[Footnote:
Ethics, p. 103.] In such cases the public, including the very
people deceived (except the murderer, who deserves no
consideration), applaud the lie; no lack of confidence is
engendered. Other cases, less commonly discussed, are
equally clear. A mother has just lost a son whom she has
idealized and believed to be pure; his classmates know him
to have been a rake. If she asks them about his character,
will not all feel called upon to deceive her, and leave her in
her bereavement at least free from that worst sting? When
a timid woman or a sensitive child is alarmed, say, for example,
at sea in a fog, will not a considerate companion reiterate
assurance that there is little or no danger, even when he
himself believes the risk may be great? When a man is asked
about some matter which he has promised to keep secret, if
the attempt to evade the question in the nature of the case is
practically a letting-out of the secret, there seems sometimes to
be hardly an alternative to lying. Mrs.
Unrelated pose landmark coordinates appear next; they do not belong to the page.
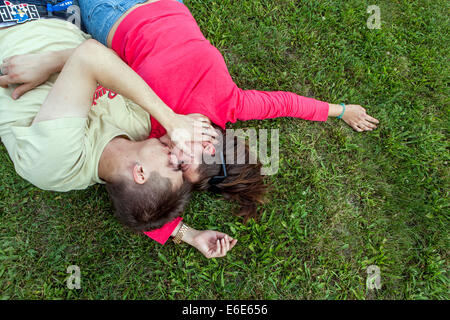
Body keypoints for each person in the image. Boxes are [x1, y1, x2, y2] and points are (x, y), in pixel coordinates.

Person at [74, 0, 380, 247]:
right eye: (181, 165)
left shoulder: (152, 131)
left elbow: (145, 204)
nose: (171, 158)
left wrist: (190, 236)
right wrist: (340, 110)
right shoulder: (231, 103)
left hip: (108, 13)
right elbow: (288, 104)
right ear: (208, 144)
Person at [0, 1, 238, 259]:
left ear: (139, 172)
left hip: (12, 20)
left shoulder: (57, 162)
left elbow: (92, 56)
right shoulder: (138, 129)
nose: (177, 152)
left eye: (174, 166)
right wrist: (188, 234)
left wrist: (171, 120)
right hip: (67, 15)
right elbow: (117, 62)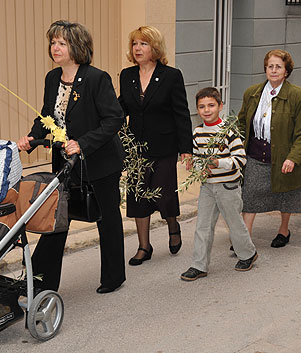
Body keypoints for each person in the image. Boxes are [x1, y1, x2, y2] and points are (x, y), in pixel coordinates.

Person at [17, 20, 126, 294]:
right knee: (57, 218)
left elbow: (114, 119)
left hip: (100, 161)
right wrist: (31, 138)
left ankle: (114, 277)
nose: (55, 47)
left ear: (76, 46)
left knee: (107, 219)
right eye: (53, 42)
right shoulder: (52, 78)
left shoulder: (96, 78)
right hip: (66, 164)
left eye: (61, 43)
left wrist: (83, 143)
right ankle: (40, 281)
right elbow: (47, 115)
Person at [117, 26, 193, 265]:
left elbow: (181, 113)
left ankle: (172, 226)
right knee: (137, 195)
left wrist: (186, 149)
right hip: (136, 148)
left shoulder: (171, 75)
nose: (137, 48)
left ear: (155, 48)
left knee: (164, 193)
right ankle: (144, 246)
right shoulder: (126, 75)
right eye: (135, 44)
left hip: (164, 146)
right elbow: (122, 109)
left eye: (144, 44)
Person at [180, 87, 257, 282]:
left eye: (211, 105)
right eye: (202, 106)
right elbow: (198, 158)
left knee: (234, 222)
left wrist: (218, 163)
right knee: (203, 226)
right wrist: (199, 166)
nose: (206, 110)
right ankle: (199, 265)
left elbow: (240, 159)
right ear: (197, 109)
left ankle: (248, 254)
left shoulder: (228, 132)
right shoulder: (197, 133)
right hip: (207, 186)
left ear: (220, 106)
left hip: (228, 186)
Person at [237, 49, 301, 247]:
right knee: (249, 196)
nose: (274, 70)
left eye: (278, 66)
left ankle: (283, 230)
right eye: (270, 66)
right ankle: (244, 239)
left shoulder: (299, 96)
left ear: (287, 71)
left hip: (283, 156)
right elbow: (242, 124)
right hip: (255, 154)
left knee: (285, 196)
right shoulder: (252, 93)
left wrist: (293, 158)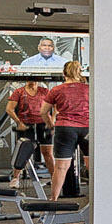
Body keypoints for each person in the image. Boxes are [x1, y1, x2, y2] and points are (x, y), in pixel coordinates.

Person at [45, 60, 91, 201]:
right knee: (92, 165)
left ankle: (53, 200)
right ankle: (100, 199)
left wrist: (51, 123)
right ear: (80, 72)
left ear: (63, 73)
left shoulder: (57, 90)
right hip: (87, 128)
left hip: (65, 128)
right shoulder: (88, 88)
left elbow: (43, 112)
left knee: (61, 167)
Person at [8, 75, 53, 188]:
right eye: (29, 80)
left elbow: (56, 106)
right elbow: (9, 109)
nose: (31, 82)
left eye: (33, 80)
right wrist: (19, 123)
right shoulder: (19, 92)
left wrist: (52, 120)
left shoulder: (45, 91)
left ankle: (54, 178)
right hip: (26, 125)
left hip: (43, 124)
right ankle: (15, 178)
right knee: (23, 153)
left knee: (47, 153)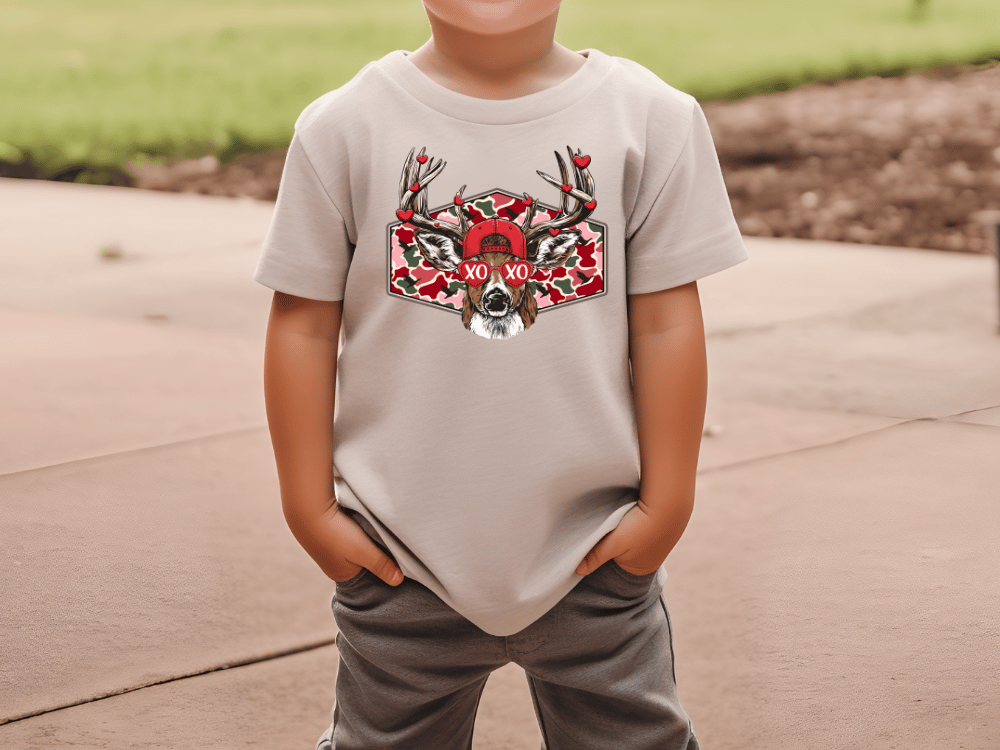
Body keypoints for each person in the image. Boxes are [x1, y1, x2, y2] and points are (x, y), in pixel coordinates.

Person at [253, 0, 748, 747]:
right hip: (397, 559)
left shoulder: (651, 121)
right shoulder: (343, 128)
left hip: (597, 554)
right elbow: (304, 322)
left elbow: (667, 321)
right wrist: (310, 511)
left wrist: (666, 507)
Gerould puts it thus: "A
question put by some one who has no right to the information
demanded, deserves no truth. If a casual gossip should ask
me whether my unmarried great-aunt lived beyond her means,
I should feel justified in saying that she did not although it might
be the private family scandal that she did. There are inquiries
which are a sort of moral burglary" [Footnote: In the Atlantic
essay referred to at the end of this chapter.